Rinat Ran-Ressler is a principal scientist on the Science and Technology Team at Nestlé Product Technology Center, Nestle Health Sciences, in Bridgewater, NJ, USA.
Dr. Ran-Ressler is a registered dietician with clinical experience and a Ph.D. in human nutrition from Cornell University. She pursued her Ph.D. at Dr. Tom Brenna’s lab, studying the role of branched chain fatty acids—rare fatty acids that were considered metabolically inert—in gut development. She joined Nestlé Health Science as a senior scientist before moving into her current role.
Describe your research and/or explain what big challenge or problem your work is trying to solve.
I have several roles within Nestlé Health Science. With respect to lipids and oils, I am a member of an Expert Network within Nestlé. Our goal is to drive innovation and focus applications of our lipid discoveries across Nestlé’s business categories. Quality, feasibility, nutritional merit, and sustainability are high priority considerations, which guide us when we choose our oils.

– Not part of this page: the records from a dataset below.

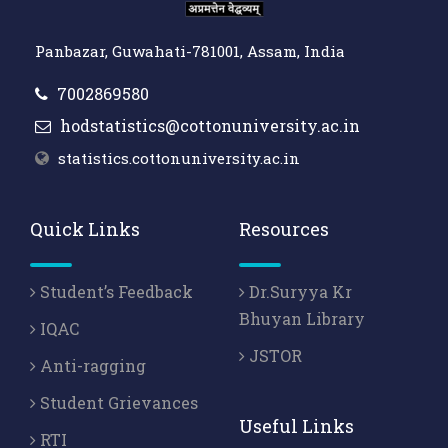
Panbazar, Guwahati-781001, Assam, India
7002869580
hodstatistics@cottonuniversity.ac.in
statistics.cottonuniversity.ac.in
Quick Links
Resources
Student’s Feedback
Dr.Suryya Kr
Bhuyan Library
IQAC
JSTOR
Anti-ragging
Student Grievances
Useful Links
RTI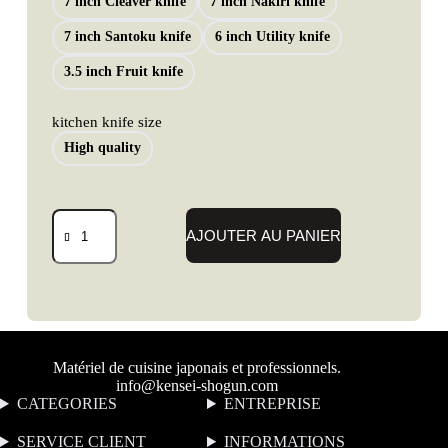
7 inch Cleaver knife
7 inch Nakiri knife
7 inch Santoku knife
6 inch Utility knife
3.5 inch Fruit knife
kitchen knife size
High quality
AJOUTER AU PANIER
Matériel de cuisine japonais et professionnels.
info@kensei-shogun.com
CATEGORIES
ENTREPRISE
SERVICE CLIENT
I
NFORMATIONS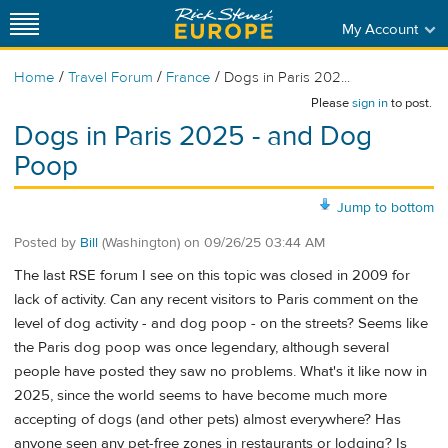
My Account
/
/
/
Home
Travel Forum
France
Dogs in Paris 202...
Please
sign in
to post.
Dogs in Paris 2025 - and Dog
Poop
Jump to bottom
Posted by
Bill
(Washington)
on
09/26/25 03:44 AM
The last RSE forum I see on this topic was closed in 2009 for
lack of activity. Can any recent visitors to Paris comment on the
level of dog activity - and dog poop - on the streets? Seems like
the Paris dog poop was once legendary, although several
people have posted they saw no problems. What's it like now in
2025, since the world seems to have become much more
accepting of dogs (and other pets) almost everywhere? Has
anyone seen any pet-free zones in restaurants or lodging? Is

How has AOCS helped you in the past in solving challenges in your work/research?
One of the advantages of AOCS is that it serves as an applicable knowledge platform across a broad spectrum of topics within the arena of lipids and oils. It is a platform that enables us to collaborate, connect, learn from each other, and share experiences. AOCS combines industry and academia to foster discoveries that empower and enhance the important and exciting role of lipids and oils in health and nutrition.